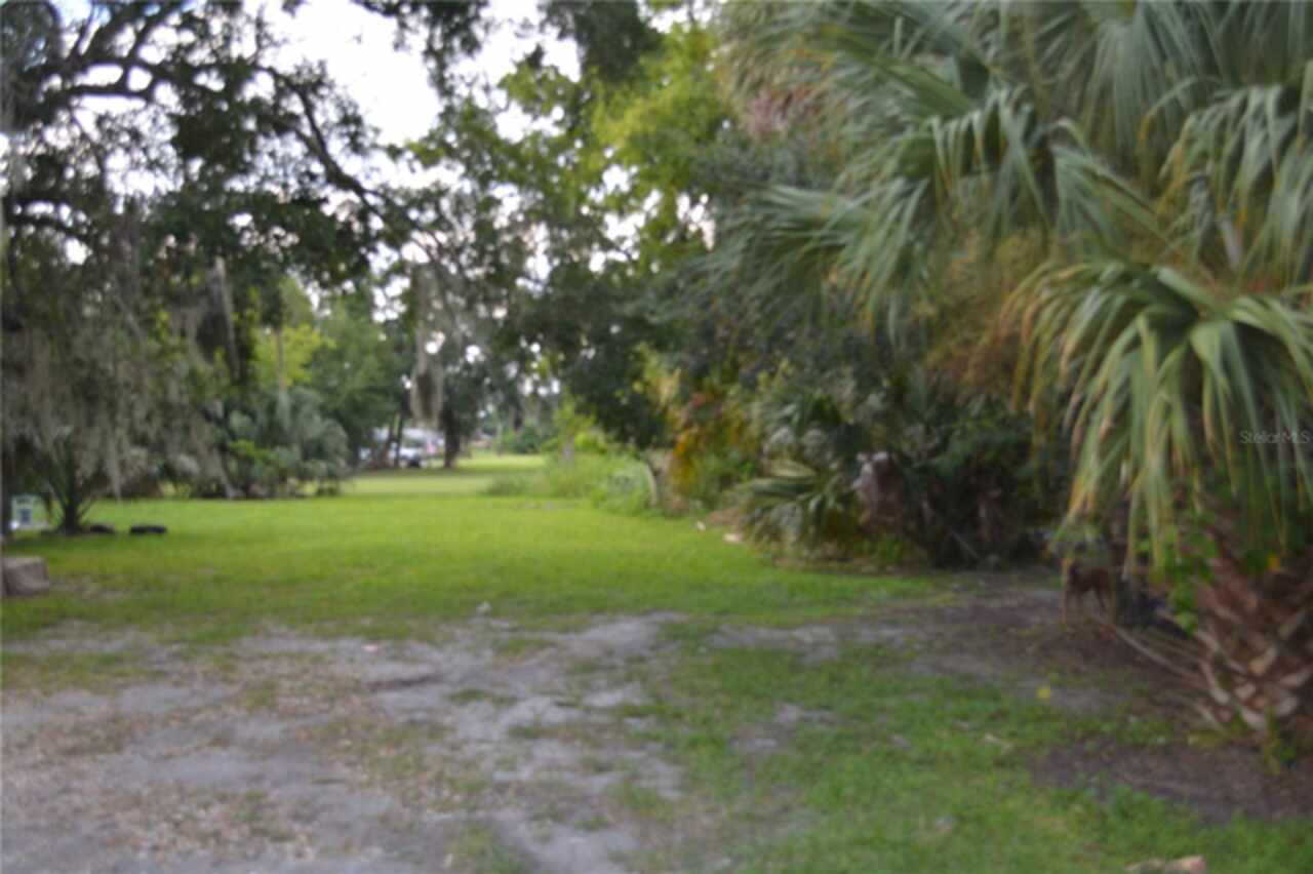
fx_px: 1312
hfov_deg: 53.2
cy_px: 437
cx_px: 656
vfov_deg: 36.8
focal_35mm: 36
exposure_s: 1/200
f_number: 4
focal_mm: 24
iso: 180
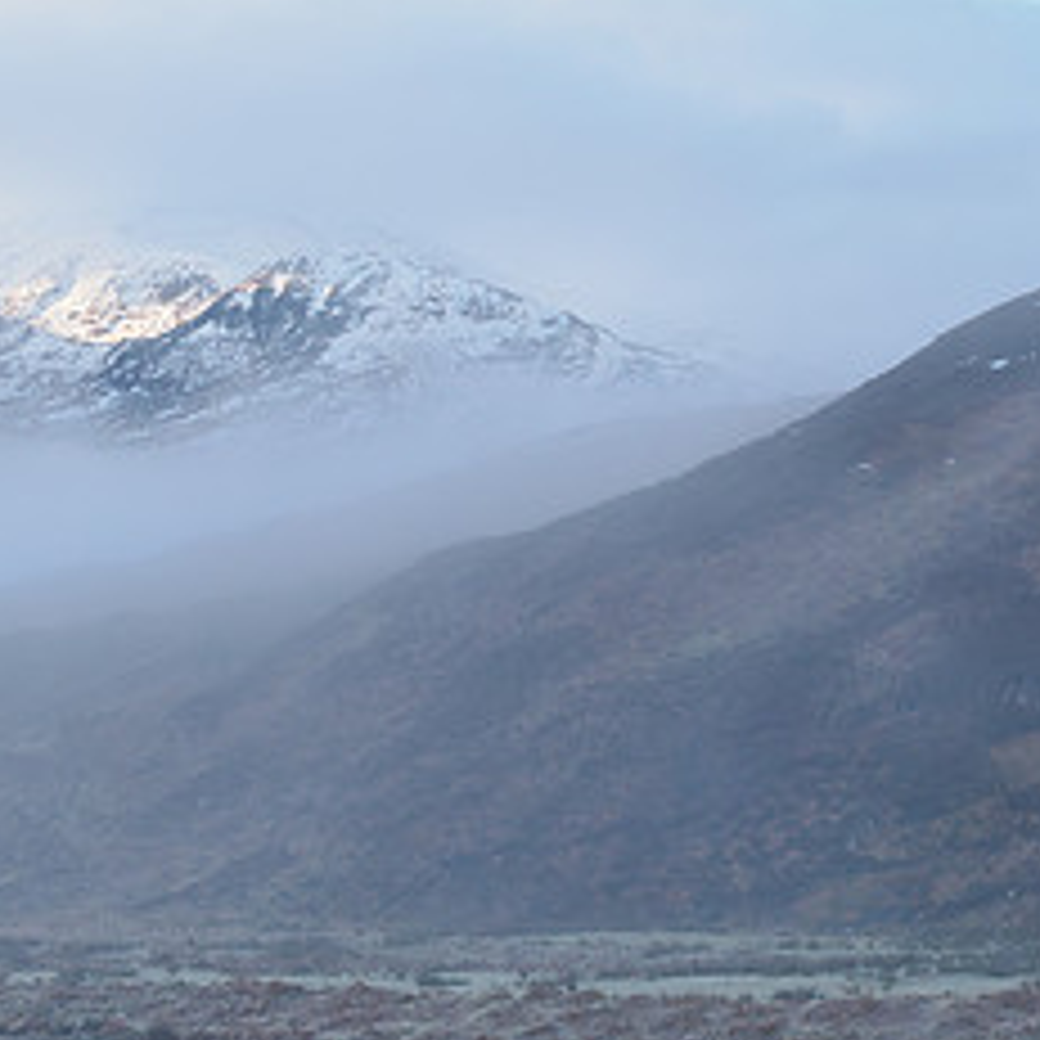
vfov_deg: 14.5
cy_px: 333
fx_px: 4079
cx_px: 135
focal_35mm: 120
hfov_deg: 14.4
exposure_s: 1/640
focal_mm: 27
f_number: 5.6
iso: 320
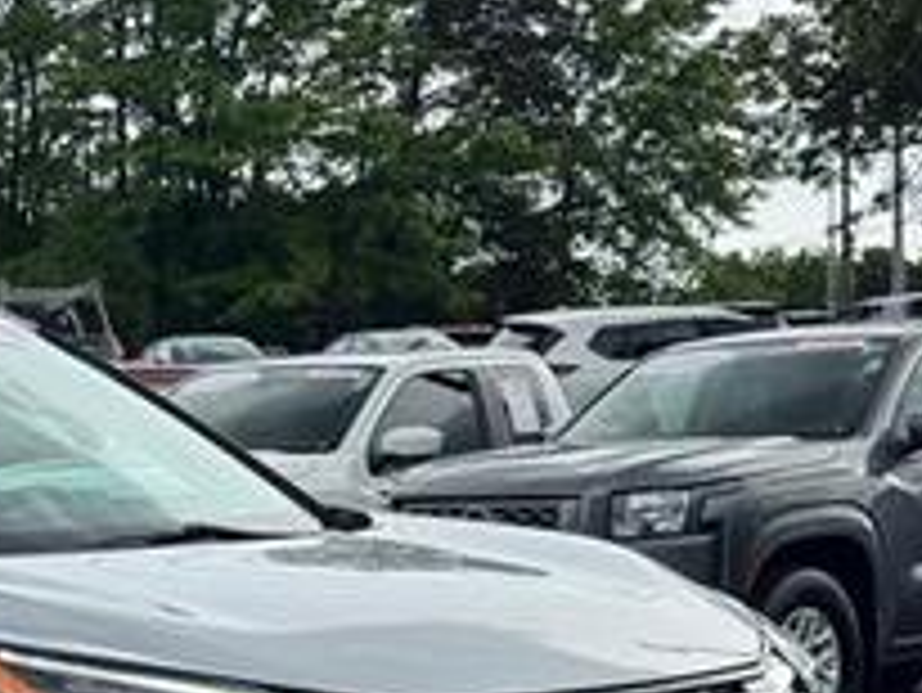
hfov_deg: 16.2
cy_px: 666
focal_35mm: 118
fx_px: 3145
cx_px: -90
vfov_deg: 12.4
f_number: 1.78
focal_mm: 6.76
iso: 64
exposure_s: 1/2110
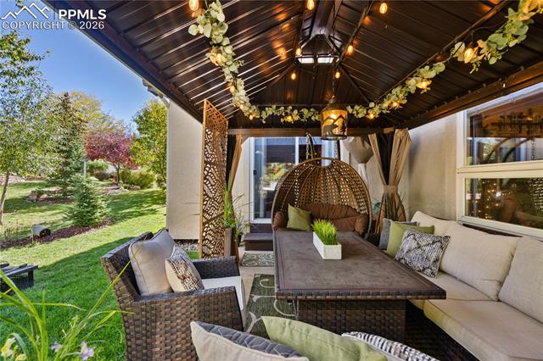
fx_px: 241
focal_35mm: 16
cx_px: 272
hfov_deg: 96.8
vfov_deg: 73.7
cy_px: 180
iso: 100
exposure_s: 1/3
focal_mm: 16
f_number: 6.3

————————

Take the line that contains "focal_35mm: 16" and each line after it down to the last of the records, and retype them exactly; add nothing else.

focal_35mm: 16
cx_px: 272
hfov_deg: 96.8
vfov_deg: 73.7
cy_px: 180
iso: 100
exposure_s: 1/3
focal_mm: 16
f_number: 6.3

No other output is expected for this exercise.